Les 3.800 oli­viers qui ont été incendiés en juin appar­te­naient à 75 habi­tants du village. Autrefois, cinq à six cents vil­la­geois par­taient chaque matin pour aller tra­vailler en Israël. Aujourd’hui, pas plus qu’un dixième de ce nombre continue de le faire. Le chef du conseil lui-​​même a fermé depuis long­temps l’entreprise de pierres qu’il avait à Naplouse et un demi million de shekels ont été perdus, selon ses dires, du seul fait que Naplouse est placé en état de siège.

Tôt matin. En Palestine, on est déjà passé à l’heure d’hiver, dernier signe d’indépendance à l’égard d’Israël, et les rues de ce beau village ancien sont vides. Le chef du conseil cri­tique durement la police et l’armée israé­liennes qui, selon lui, ne font rien pour pro­téger les habi­tants de son village contre les pogro­mistes. « L’armée et la police ne font rien, stric­tement rien, pour pro­téger la vie des Pales­ti­niens. Elles se contentent de mentir. » Ayd raconte un cas où un colon a brandi une arme et tiré sur les habi­tants. La police a déclaré que le jeune homme avait été arrêté, mais fina­lement il est apparu qu’il était libre. Il y a quelques mois, des colons de Yitzhar ont confisqué, de force, le cheval d’un vil­la­geois, Ayman Soufan. Celui-​​ci est allé se plaindre à la police où, selon les dires du chef du conseil, on lui aurait dit que des colons de Yitzhar pré­ten­daient eux aussi qu’un cheval leur avait été volé. Tant que leur cheval ne leur était pas rendu, avaient expliqué les colons à la police, ils ne libé­re­raient pas son cheval. Un Etat de droit, version Yitzhar.

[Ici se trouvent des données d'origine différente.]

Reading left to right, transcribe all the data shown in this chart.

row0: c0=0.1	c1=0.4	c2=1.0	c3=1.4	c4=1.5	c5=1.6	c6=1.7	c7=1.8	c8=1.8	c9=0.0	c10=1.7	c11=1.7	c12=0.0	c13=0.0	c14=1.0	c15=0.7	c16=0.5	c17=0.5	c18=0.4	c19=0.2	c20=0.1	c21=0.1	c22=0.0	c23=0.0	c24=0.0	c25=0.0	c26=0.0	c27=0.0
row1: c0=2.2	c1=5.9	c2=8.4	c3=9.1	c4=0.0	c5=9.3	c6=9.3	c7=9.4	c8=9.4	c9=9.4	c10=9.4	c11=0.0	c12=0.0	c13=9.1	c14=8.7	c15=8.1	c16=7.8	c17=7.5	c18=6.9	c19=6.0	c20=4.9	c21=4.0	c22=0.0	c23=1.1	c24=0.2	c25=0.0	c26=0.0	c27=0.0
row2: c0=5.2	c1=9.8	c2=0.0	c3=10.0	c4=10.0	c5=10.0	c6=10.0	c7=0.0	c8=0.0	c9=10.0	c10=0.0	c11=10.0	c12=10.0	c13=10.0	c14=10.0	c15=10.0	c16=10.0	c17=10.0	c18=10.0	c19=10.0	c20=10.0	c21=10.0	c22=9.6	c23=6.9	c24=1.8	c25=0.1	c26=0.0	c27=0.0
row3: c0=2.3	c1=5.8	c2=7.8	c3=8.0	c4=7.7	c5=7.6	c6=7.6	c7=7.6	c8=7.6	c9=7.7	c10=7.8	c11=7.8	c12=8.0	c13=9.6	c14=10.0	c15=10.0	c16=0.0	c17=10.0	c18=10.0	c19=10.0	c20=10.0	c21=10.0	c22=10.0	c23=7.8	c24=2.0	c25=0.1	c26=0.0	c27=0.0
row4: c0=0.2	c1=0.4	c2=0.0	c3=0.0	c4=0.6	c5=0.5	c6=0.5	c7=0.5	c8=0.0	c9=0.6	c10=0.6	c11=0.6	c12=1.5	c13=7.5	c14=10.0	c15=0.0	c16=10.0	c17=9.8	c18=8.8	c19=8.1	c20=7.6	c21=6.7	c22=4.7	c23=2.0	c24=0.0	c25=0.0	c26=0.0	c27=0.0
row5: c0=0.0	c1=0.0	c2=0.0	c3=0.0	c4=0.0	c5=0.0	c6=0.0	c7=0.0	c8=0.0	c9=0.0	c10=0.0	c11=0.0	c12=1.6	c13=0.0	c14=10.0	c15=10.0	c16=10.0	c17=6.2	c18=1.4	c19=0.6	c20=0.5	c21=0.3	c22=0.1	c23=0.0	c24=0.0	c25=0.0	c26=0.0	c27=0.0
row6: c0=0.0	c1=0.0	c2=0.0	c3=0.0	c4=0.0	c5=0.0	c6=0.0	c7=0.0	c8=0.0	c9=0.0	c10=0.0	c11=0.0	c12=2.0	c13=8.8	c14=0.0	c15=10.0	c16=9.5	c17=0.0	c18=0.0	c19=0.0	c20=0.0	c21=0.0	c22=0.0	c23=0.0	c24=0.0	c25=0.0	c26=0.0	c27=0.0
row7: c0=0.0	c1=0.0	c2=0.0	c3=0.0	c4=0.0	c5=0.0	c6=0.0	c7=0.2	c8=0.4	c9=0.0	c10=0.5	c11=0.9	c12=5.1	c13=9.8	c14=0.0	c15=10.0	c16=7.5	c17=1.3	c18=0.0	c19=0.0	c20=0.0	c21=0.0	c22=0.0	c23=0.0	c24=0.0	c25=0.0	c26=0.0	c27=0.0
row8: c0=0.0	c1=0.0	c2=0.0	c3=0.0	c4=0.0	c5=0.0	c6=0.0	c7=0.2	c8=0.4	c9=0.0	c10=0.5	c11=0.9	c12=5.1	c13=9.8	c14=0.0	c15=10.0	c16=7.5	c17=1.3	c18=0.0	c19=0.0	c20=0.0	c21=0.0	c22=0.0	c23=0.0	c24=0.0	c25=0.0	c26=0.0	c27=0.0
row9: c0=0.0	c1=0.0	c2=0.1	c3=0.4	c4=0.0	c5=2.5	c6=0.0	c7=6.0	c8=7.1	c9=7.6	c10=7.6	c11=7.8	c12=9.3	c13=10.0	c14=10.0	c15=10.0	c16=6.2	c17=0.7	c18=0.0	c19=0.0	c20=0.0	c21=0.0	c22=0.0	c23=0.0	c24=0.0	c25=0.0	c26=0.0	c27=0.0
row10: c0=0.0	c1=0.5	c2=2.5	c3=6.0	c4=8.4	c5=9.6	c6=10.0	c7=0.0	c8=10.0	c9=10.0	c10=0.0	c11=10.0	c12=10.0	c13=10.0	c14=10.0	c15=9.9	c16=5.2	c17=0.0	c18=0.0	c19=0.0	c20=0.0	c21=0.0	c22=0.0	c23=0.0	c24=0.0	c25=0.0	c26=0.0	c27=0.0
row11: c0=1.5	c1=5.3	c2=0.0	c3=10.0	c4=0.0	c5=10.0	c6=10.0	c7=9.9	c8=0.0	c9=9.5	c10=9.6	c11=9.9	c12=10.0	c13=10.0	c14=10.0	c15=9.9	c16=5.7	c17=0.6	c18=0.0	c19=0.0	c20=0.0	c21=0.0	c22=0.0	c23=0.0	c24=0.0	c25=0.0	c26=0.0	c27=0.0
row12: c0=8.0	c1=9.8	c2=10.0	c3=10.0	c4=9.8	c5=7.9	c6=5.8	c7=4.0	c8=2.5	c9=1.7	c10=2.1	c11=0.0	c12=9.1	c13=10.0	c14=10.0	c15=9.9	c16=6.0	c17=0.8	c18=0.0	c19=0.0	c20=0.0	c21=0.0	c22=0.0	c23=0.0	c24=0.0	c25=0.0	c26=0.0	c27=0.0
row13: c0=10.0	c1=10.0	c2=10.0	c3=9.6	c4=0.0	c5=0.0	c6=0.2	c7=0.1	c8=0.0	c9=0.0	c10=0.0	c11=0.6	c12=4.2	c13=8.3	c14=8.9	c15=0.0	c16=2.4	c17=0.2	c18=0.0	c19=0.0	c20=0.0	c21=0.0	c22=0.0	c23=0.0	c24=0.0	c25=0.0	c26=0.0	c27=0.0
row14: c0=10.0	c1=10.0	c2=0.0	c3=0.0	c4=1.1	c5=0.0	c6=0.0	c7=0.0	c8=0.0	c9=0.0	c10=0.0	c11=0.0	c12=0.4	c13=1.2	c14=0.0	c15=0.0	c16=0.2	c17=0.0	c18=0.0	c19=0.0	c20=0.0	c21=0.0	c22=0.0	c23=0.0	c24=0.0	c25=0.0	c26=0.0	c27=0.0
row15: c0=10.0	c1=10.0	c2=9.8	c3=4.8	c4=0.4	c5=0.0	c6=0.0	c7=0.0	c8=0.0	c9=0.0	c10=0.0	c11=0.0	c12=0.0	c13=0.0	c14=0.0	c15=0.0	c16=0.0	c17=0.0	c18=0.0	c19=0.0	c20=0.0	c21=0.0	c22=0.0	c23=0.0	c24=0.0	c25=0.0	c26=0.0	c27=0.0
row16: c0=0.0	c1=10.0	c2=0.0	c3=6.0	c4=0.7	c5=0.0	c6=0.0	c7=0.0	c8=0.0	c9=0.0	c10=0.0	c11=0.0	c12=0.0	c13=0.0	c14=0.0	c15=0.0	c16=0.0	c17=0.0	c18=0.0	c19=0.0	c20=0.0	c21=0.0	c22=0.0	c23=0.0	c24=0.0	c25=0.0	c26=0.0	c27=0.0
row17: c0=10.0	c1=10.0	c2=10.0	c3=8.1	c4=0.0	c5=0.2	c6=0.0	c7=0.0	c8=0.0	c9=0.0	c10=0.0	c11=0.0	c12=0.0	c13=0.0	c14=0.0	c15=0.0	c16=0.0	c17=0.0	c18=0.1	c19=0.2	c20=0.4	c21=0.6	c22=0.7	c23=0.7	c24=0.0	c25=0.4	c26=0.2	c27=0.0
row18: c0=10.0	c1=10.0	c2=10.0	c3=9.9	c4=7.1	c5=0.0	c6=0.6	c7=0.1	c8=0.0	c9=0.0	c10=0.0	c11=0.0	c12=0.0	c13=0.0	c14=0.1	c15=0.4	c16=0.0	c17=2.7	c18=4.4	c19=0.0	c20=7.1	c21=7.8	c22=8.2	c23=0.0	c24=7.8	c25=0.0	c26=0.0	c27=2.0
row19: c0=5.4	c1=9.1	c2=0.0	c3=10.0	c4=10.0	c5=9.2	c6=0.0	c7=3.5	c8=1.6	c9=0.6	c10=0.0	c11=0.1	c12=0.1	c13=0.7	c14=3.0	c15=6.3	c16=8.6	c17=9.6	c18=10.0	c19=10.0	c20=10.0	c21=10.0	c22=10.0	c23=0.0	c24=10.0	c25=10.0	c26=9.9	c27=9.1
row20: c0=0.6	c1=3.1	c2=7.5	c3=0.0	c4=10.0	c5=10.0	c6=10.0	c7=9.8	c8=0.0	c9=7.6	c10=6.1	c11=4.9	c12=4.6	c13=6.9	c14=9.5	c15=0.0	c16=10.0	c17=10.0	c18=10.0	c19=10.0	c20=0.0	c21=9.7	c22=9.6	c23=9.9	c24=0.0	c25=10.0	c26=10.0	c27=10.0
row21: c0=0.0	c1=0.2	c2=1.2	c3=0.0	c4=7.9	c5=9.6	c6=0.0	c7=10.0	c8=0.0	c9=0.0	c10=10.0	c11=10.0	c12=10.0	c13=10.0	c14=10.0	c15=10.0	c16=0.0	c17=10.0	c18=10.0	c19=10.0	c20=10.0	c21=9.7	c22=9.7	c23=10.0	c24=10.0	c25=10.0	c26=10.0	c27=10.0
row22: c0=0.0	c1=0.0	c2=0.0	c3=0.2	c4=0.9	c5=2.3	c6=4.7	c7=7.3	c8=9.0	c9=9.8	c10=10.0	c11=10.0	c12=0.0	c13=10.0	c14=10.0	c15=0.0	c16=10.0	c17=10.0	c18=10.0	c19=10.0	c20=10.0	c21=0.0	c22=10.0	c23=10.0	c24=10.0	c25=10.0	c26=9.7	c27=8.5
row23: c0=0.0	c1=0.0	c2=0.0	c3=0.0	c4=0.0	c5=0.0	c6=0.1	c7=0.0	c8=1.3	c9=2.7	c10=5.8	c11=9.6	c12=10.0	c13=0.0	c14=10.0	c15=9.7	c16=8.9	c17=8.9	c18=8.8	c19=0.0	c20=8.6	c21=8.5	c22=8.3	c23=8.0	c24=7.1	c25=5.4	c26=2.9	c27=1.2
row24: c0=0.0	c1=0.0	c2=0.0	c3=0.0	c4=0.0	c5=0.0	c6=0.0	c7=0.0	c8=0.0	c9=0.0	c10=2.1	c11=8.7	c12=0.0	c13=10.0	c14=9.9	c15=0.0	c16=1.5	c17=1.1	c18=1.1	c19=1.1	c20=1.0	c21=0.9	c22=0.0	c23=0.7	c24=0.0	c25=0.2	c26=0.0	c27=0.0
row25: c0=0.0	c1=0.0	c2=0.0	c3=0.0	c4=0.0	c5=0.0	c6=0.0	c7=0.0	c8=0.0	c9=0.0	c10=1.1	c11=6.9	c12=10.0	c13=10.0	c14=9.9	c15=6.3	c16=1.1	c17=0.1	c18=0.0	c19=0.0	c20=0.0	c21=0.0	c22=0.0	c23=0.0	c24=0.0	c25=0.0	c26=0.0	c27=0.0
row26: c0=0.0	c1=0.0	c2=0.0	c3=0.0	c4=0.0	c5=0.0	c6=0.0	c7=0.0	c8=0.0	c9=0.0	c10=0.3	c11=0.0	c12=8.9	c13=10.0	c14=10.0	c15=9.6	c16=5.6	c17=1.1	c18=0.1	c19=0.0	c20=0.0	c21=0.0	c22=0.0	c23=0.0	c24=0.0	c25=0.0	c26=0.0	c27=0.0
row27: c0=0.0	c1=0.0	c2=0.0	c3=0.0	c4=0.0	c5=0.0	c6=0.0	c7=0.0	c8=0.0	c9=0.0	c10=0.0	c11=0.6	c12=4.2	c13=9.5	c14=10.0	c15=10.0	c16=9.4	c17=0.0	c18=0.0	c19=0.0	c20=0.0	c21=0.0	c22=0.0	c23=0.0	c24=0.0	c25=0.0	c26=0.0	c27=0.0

Le porte-​​parole de l’armée israé­lienne a com­mu­niqué ceci : suite aux inci­dents graves sur­venus dans le secteur, la police d’Israël a lancé, avec l’aide de l’armée, une série d’opérations contre des agents pro­vo­ca­teurs dans les colonies. Lors de ces événe­ments, un certain nombre de citoyens ont été arrêtés et font l’objet d’un examen par la police. L’armée israé­lienne par­ticipe en per­ma­nence au maintien de l’ordre public dans les régions de Judée et de Samarie.

Le porte-​​parole du secteur de Judée-​​Samarie (Cis­jor­danie), Dany Poleg, a adressé cette réponse : une plainte a été reçue, dans la zone de Samarie, le 28 juillet, pour une maison incendiée à Burin. A ce stade, l’enquête est en cours au niveau du ren­sei­gnement afin d’identifier les sus­pects. Sur la question des cultures incen­diées, des enquêtes sont réa­lisées mais ne sont pas encore assez avancées pour per­mettre des arres­ta­tions et le dépôt d’actes d’accusation. La police du secteur de Judée-​​Samarie n’a pas connais­sance d’un incident com­portant des tirs de roquettes, mais on peut dire que lors d’un incident où il avait été rap­porté qu’un bruit d’explosion avait été entendu dans le secteur du village, l’enquête des sapeurs de la police, qui avait reçu des Pales­ti­niens un objet trouvé sur le terrain, avait montré qu’il s’agissait des restes d’une fusée éclai­rante manuelle. A ce stade, aucun suspect n’a été arrêté.